Unfortunately, about 20% of people with severe depressions are refractory to medications, they just don't seem to help. Sometimes the depression will go away with time, but sometimes the symptoms hang on, as seems to have happened in your dad's case. The fact the symptoms came on so suddenly, also supports a diagnosis of depression rather than dementia, because usually dementia begins gradually and the symptoms increase over time.

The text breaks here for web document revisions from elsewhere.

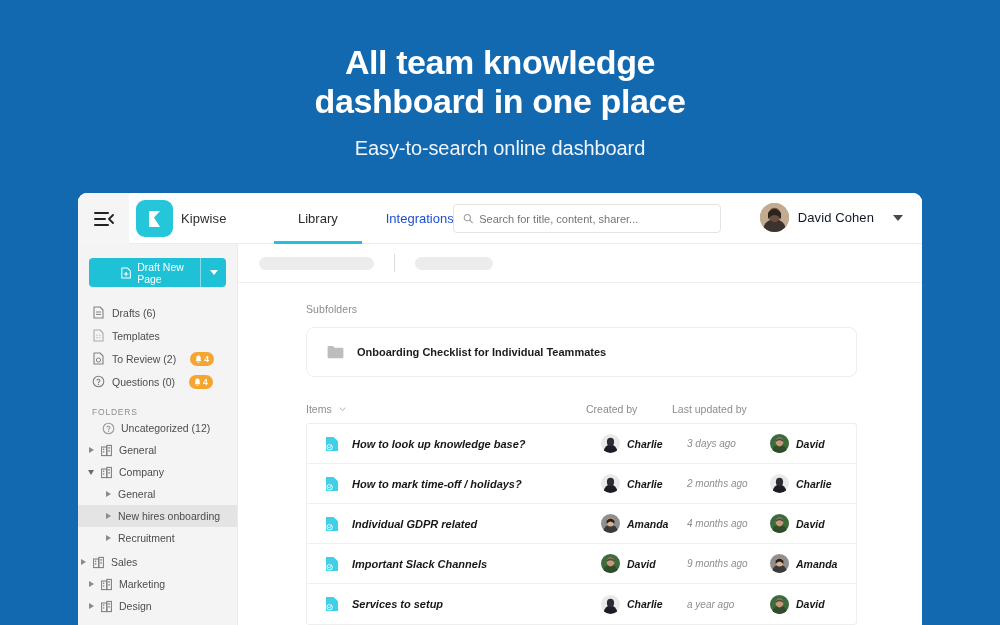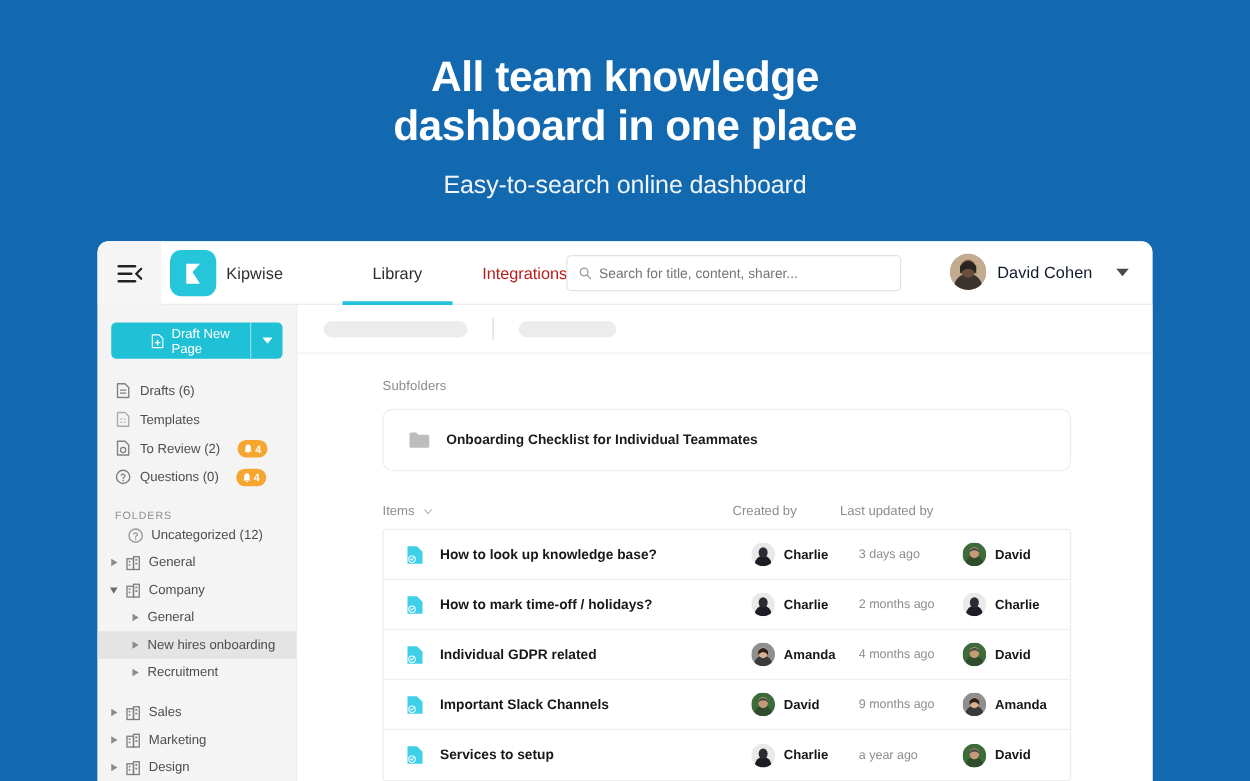--- a/index.html
+++ b/index.html
@@ -66,7 +66,7 @@
   .tabs { position: absolute; left: 196px; top: 0; height: 51px; display: flex; }
   .tab {
     position: relative; height: 51px; padding: 0 24px;
-    display: flex; align-items: center; font-size: 13px; color: #b91c1c;
+    display: flex; align-items: center; font-size: 13px; color: #1d4ed8;
   }
   .tab.active { color: #2b2b2b; }
   .tab.active::after {

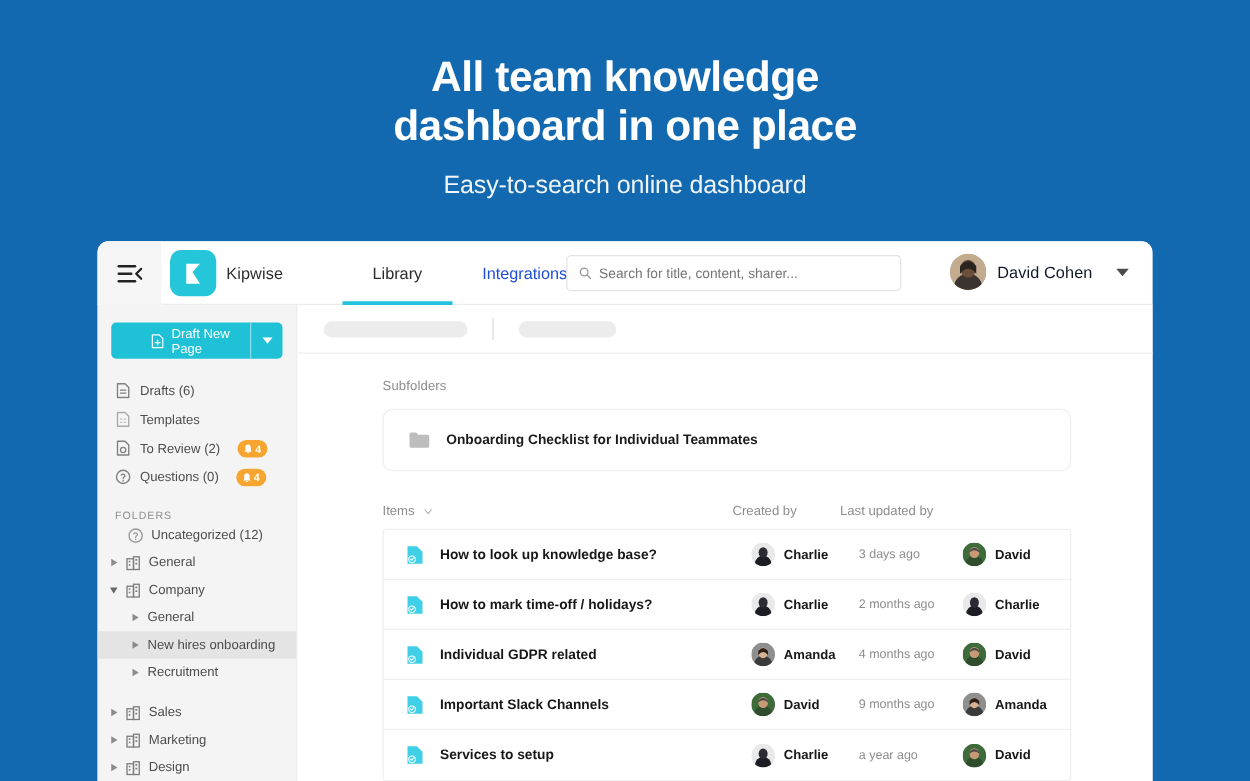--- a/index.html
+++ b/index.html
@@ -192,7 +192,7 @@
   }
   .row {
     height: 40px; display: flex; align-items: center;
-    border-bottom: 1px solid #f0f0f0; padding-left: 18px;
+    border-bottom: 1px solid #f0f0f0; padding-left: 18px; font-style: italic;
   }
   .row:last-child { border-bottom: none; }
   .row .doc-ico { width: 14px; height: 16px; flex: none; margin-right: 13px; }

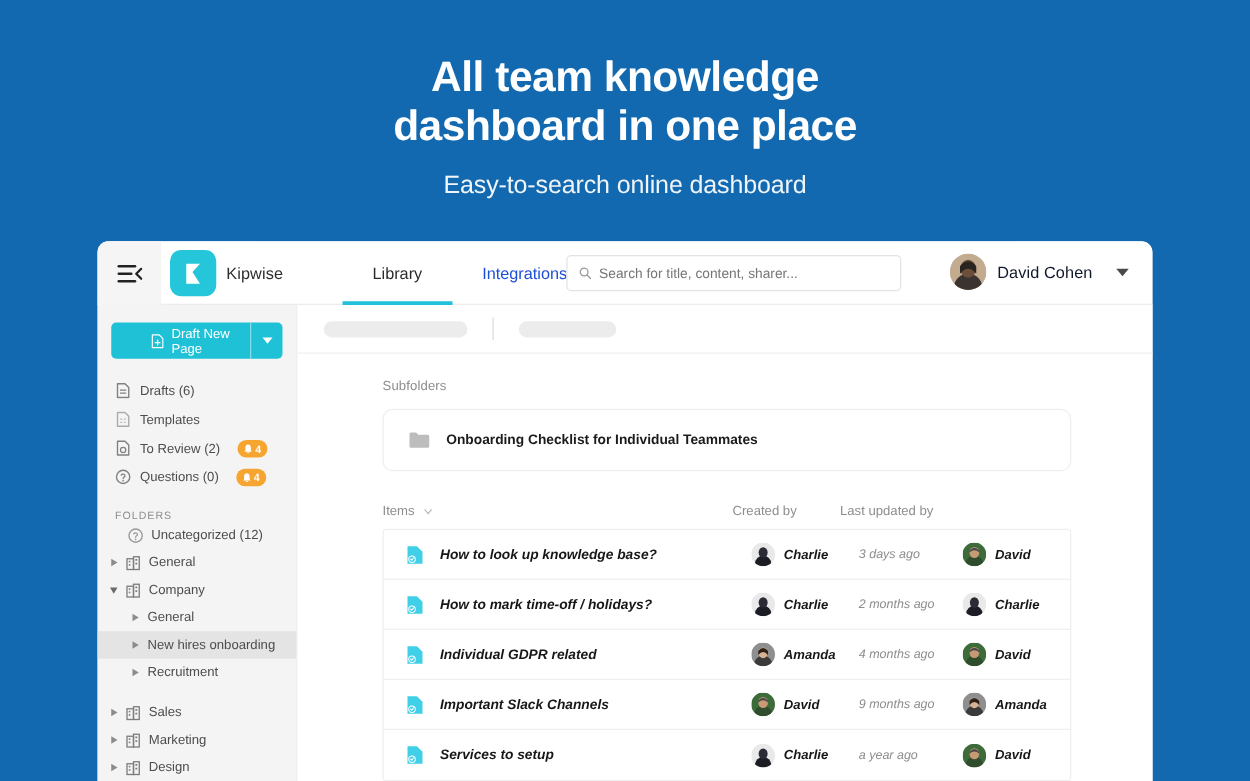--- a/index.html
+++ b/index.html
@@ -407,7 +407,7 @@
           <span>Recruitment</span>
         </div>
 
-        <div class="folder-item" style="padding-left:8px;margin-top:10px;">
+        <div class="folder-item" style="margin-top:2px;">
           <span class="tri">
               <i class="tri-right"></i>
             </span>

Given that he has failed on 5 antidepressants and he has very severe symptoms, I would suggest you and your family speak with someone about the possibility of ECT, better known as shock treatments. It sounds like a brutal thing to do, but in this day and age it is painless and incredibly effective. In fact, it is the most effective treatment we have for depression. What heppens with ECT is that an anesthesiologist puts the person to sleep, then injects a medication to paralyze the muscles. A stimulus is administered that triggers a seizure, but the person is asleep and paralyzed, so there is no pain. They wake up shortly thereafter and magically after several of these sessions the depression usually gets dramatically better. It is not without risks, but leaving him as he is sounds miserable for him and your family. I am afraid I do not know enough about Colorado to give you a specific person to see, but any psychiatrist in your area should know who could possibly provide this for your dad. You might also want to call the Colorado chapter of the Alliance for the Mentally Ill, and speak to someone there about possible recommendations. This is an organization of people who have family members with mental illnesses and they are very helpful and knowledegable. The alternative is to continue to try antidepressants, perhaps with a second medication to improve the effectiveness, but given the 5 failures, new medications trials are not likely to be the answer.